Saved data entries:
::::::::

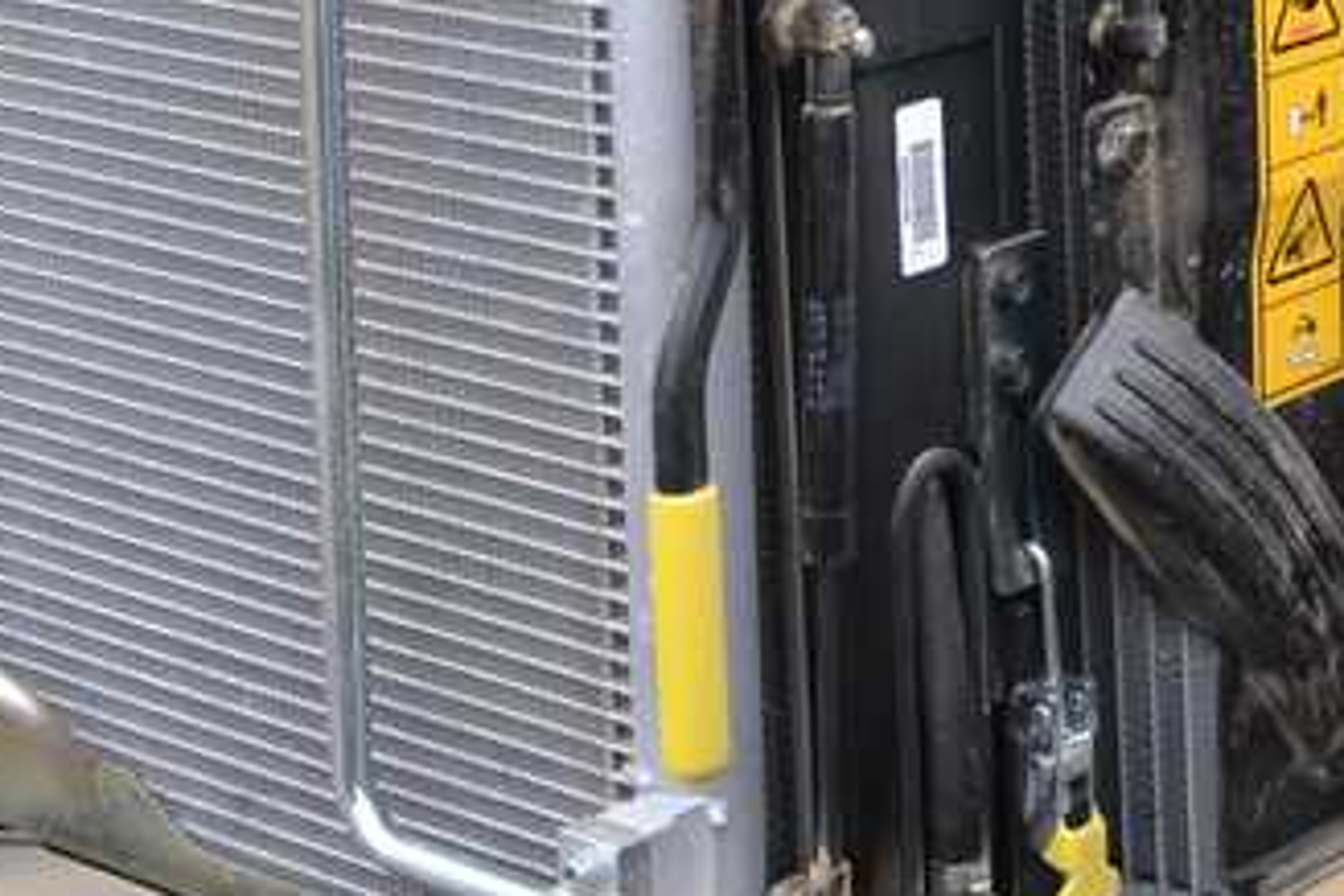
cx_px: 1219
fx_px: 3907
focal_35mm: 105
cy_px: -393
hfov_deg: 19.2
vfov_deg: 12.5
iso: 400
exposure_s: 1/500
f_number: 3.8
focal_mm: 21
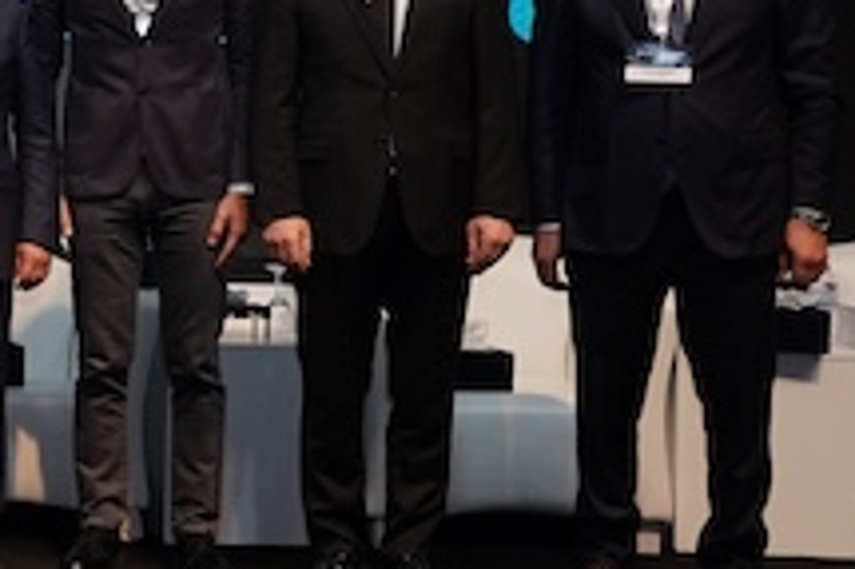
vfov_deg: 14.1
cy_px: 70
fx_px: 2278
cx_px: -716
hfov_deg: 17.1
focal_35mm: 96
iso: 250
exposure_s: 1/200
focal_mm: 24
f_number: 2.8
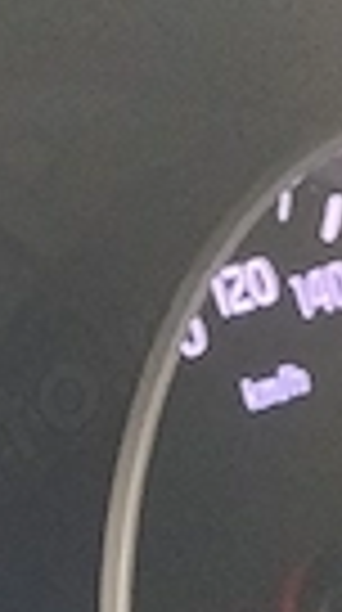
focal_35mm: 186
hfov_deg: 6.3
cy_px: 634
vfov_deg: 11.5
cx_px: -297
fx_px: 3014
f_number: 1.8
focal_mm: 4.22
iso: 200
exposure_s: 1/33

::::::::

▶ EXERCISE PROMPT: The records above must be returned exactly, with each picture omitted.

▶ TASK SOLUTION:
cx_px: 1219
fx_px: 3907
focal_35mm: 105
cy_px: -393
hfov_deg: 19.2
vfov_deg: 12.5
iso: 400
exposure_s: 1/500
f_number: 3.8
focal_mm: 21
vfov_deg: 14.1
cy_px: 70
fx_px: 2278
cx_px: -716
hfov_deg: 17.1
focal_35mm: 96
iso: 250
exposure_s: 1/200
focal_mm: 24
f_number: 2.8
focal_35mm: 186
hfov_deg: 6.3
cy_px: 634
vfov_deg: 11.5
cx_px: -297
fx_px: 3014
f_number: 1.8
focal_mm: 4.22
iso: 200
exposure_s: 1/33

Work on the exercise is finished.